I have this homemade 2x12 I bought some years back. Decided to crack it open to see what I was working with a noticed the speakers are Canadian made. Unfortunately that's all it says.
The only information I can get from them is "DGD6", "Made In Canada" and I think it says "GL1250".

Can anyone help me identify these?


----------



## knight_yyz (Mar 14, 2015)

Garnet Marsland, early to mid 70's


----------



## Frenchy99 (Oct 15, 2016)

D6 = April 76
GL1250 = Garnet Lead 12 inch 50 watts


----------



## Tone Chaser (Mar 2, 2014)

Frenchy99 said:


> D6 = April 76
> GL1250 = Garnet Lead 12 inch 50 watts


Interesting. I have been trying to figure those codes out. My 1978 Session Man has GV1260. I had the 12” and 60 watt figures correct. I thought the G stood for guitar, and no clue for the V.

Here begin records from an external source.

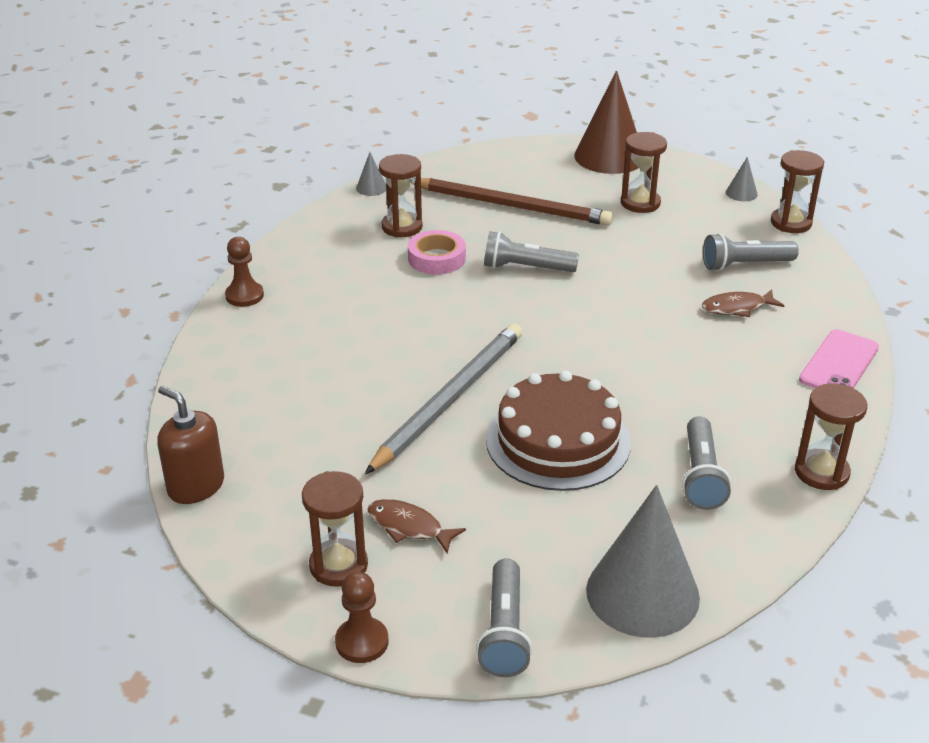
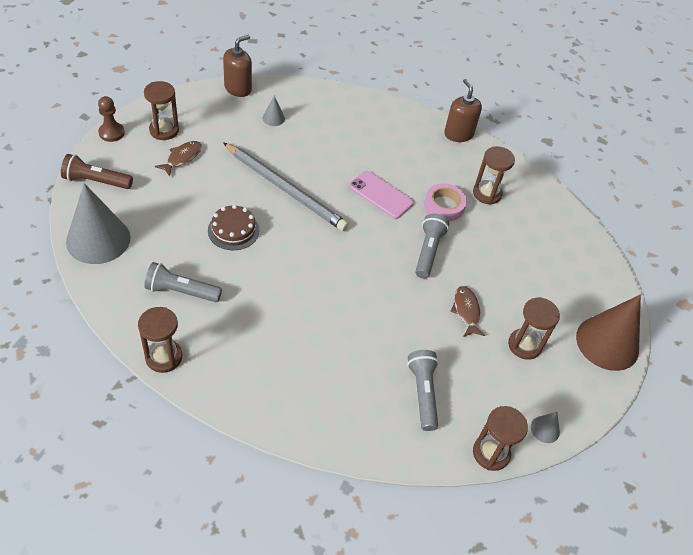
camera: 90 degrees right, 15 degrees up
(244, 296) = (407, 114): brown pawn -> none
(282, 250) = (458, 134): none -> brown soap dispenser
(371, 188) = (543, 184): grey cone -> grey cone (273, 118)
(504, 631) = (96, 181): grey flashlight -> brown flashlight
(511, 206) = (518, 259): brown pencil -> none
(558, 441) = (233, 230): brown cake -> brown cake, size x0.58
(737, 308) = (361, 368): brown fish -> brown fish (466, 311)
(839, 364) = (277, 413): pink phone -> pink phone (380, 195)

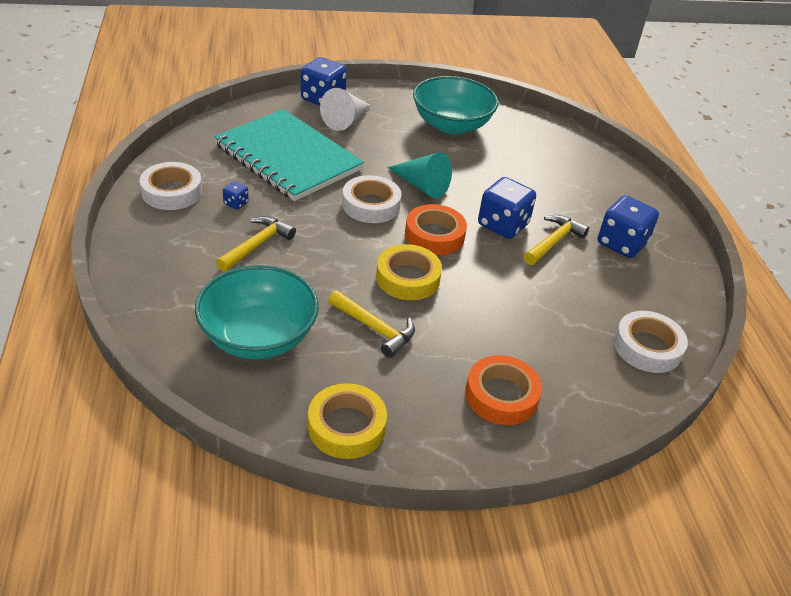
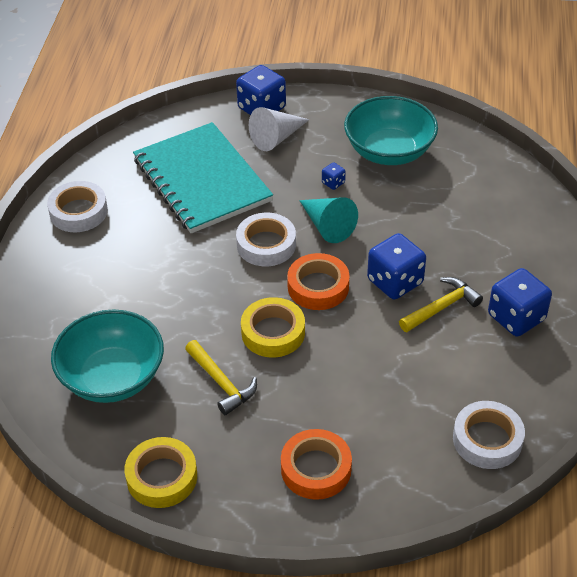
camera: 20 degrees right, 5 degrees up
(236, 203) = (134, 230): blue dice -> blue dice (333, 183)
(257, 245) = (140, 280): yellow hammer -> none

DGK8 is the other code. I was pretty sure the 8 was for 1978. So K might be for November? DG, I am not sure of.

I am sure of one thing, those speakers can make just about any amp sound bad. At least to my ears. Yes, they work, but they don’t work for me.


----------



## Lincoln (Jun 2, 2008)

would it be V for voice?


----------



## Tone Chaser (Mar 2, 2014)

Lincoln said:


> would it be V for voice?


That was my guess after seeing “L” meant lead. I also thought the “G” was for guitar, and today I learned that it means Garnet.


----------



## Frenchy99 (Oct 15, 2016)

Tone Chaser said:


> That was my guess after seeing “L” meant lead. I also thought the “G” was for guitar, and today I learned that it means Garnet.



V is for Voice...


----------



## Frenchy99 (Oct 15, 2016)

Tone Chaser said:


> DG, I am not sure of.


Marsland Code


----------



## cboutilier (Jan 12, 2016)

Frenchy99 said:


> D6 = April 76
> GL1250 = Garnet Lead 12 inch 50 watts


I have a DWK4 RSC/Jensen. Would that be 64 or 74?


----------



## Frustrated Bassist (Apr 5, 2016)

Frenchy99 said:


> Marsland Code


I owe you Frenchy. Recently bought an old Traynor 4x12 full of mismatched speakers. Turns out one is a Cambridge, thanks to your post


----------



## KapnKrunch (Jul 13, 2016)

Lincoln said:


> would it be V for voice?


Yes. "Vocal." A PA speaker that was often used (probably for convenience).


----------



## KapnKrunch (Jul 13, 2016)

Tone Chaser said:


> Interesting. I have been trying to figure those codes out. My 1978 Session Man has GV1260. I had the 12” and 60 watt figures correct. I thought the G stood for guitar, and no clue for the V.
> 
> DGK8 is the other code. I was pretty sure the 8 was for 1978. So K might be for November? DG, I am not sure of.
> 
> I am sure of one thing, those speakers can make just about any amp sound bad. At least to my ears. Yes, they work, but they don’t work for me.


The V speaker is OK at best. Replace with the guitar speaker of your choice asap.


----------